“Learning to Trust My Mind Again”
11/12/20252 min read


Schizophrenia
Can someone who spent their whole life training to be a doctor really get across what schizophrenia feels like to a regular person who's just about losing it?
What about someone who's experienced a bit of schizophrenia and bounced back? Can they spot the signs in someone who's showing them?
And how much mental toughness does someone actually need to dive into schizophrenia on purpose?
I write, which means I’m still galloping somewhere in the world. I stopped looking back on my breakdown ages ago. But I know soon it’ll be 10 years—just a year or two left until then. I don’t want to waste my time counting down the days and just waiting for that moment to hit me, because I’ve realized it’ll just come out of nowhere, like in the blink of an eye.

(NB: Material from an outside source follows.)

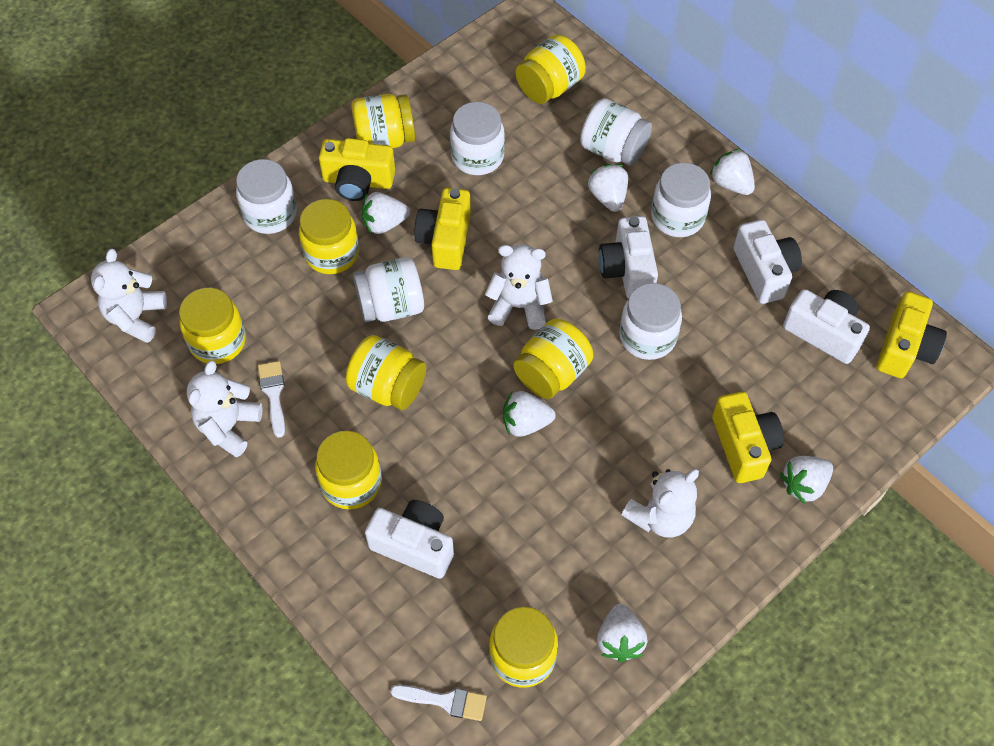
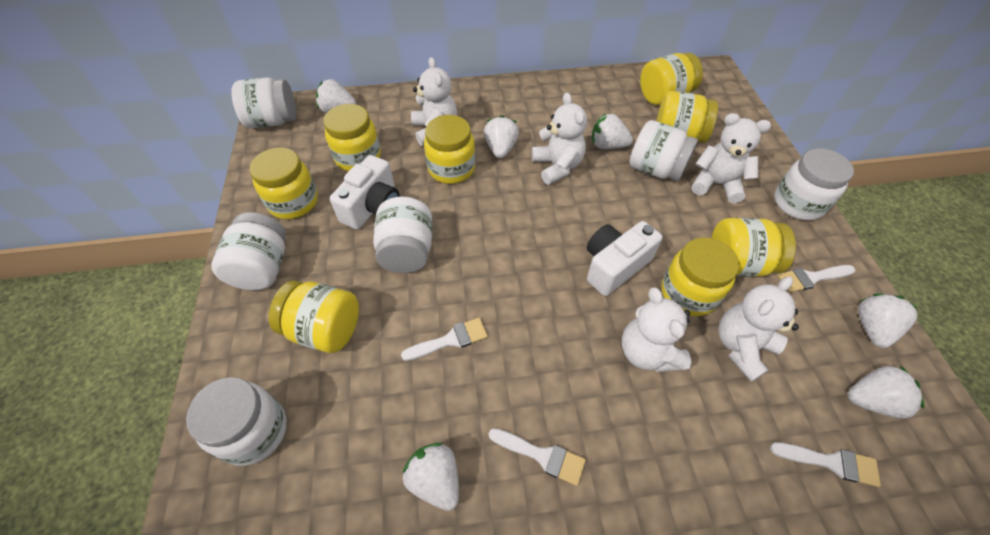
white brush: [258,361,285,438] [390,685,487,721] = 2 -> [401,318,488,361] [489,428,586,486] [770,442,881,487] [777,265,855,292] = 4
white camera: [365,500,454,579] [599,216,658,299] [733,220,802,304] [783,289,870,364] = 4 -> [330,155,400,229] [587,221,663,296] = 2
white teddy bear: [91,249,167,343] [187,360,262,457] [485,244,553,330] [622,469,699,538] = 4 -> [411,57,457,146] [532,93,587,185] [622,287,692,372] [692,113,771,203] [718,277,799,382] = 5
yellow camera: [319,138,395,201] [414,188,471,270] [712,392,784,483] [877,291,947,378] = 4 -> none = 0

I don't have expensive degrees, nor any professional knowledge as a doctor, to use professional terms and express myself eloquently. But I know a few terms under the F label, because that's how the mentally ill are labeled in the country where I grew up. I have a few of those F terms and a prison experience that I can use professionally, eloquently, like a real doctor.
The journey through mental health challenges, particularly something as complex as schizophrenia, can often feel like an endless battle. It raises numerous questions about trust and hope. Questions like, "Can I trust my mind again? Can I hope not to crash again into schizophrenia?" are not just thoughts—they are emotional echoes from deep within us, inviting reflection and resilience. For anyone who has walked through the shadows of schizophrenia, these inquiries are entirely valid. They resonate deeply, tapping into our fears and uncertainties. However, if you find yourself here, reading this, I want to remind you that you are not alone. There are, indeed, others out there who empathize with your struggle. You might feel isolated in your thoughts, but countless individuals are navigating similar waters, filled with personal reflections and shared experiences.
Maybe it’s time to shift your perspective on schizophrenia. Rather than viewing it solely as an unbearable weight around your neck, picture it as an old, cumbersome tie that can be loosened rather than cut off entirely. In a sense, your mental health challenges might feel like they define you, but they don't have to. You have the power to redefine the narrative. While the road may still have potholes and detours, trusting in your ability to navigate it is vital. Seek support from trusted friends, family, or mental health professionals who can act as anchors in your healing process. They can provide perspective, encouragement, and validation when you begin to question your clarity or direction. Schizophrenia, like any mental health issue, isn’t merely a personal struggle; it is also deeply entwined with societal perceptions and experiences. Recovery looks different for everyone. Some have moments of clarity shattered by relapses, while others experience gradual improvements. Acknowledging that this journey is your own and allowing yourself the grace to experience it as such is paramount.
Don't cut your ear; instead, just cut off your nice little office tie. Life is very unpredictable and should be experienced as such. Admire everything you see and follow me here until the next time I see you. The New Year holidays are coming soon, and I hope you will spend them in health and happiness.
Unfortunately, I can't promise that I will write again because of my life, but one thing is for sure. If I return to writing, both you who read and I will return.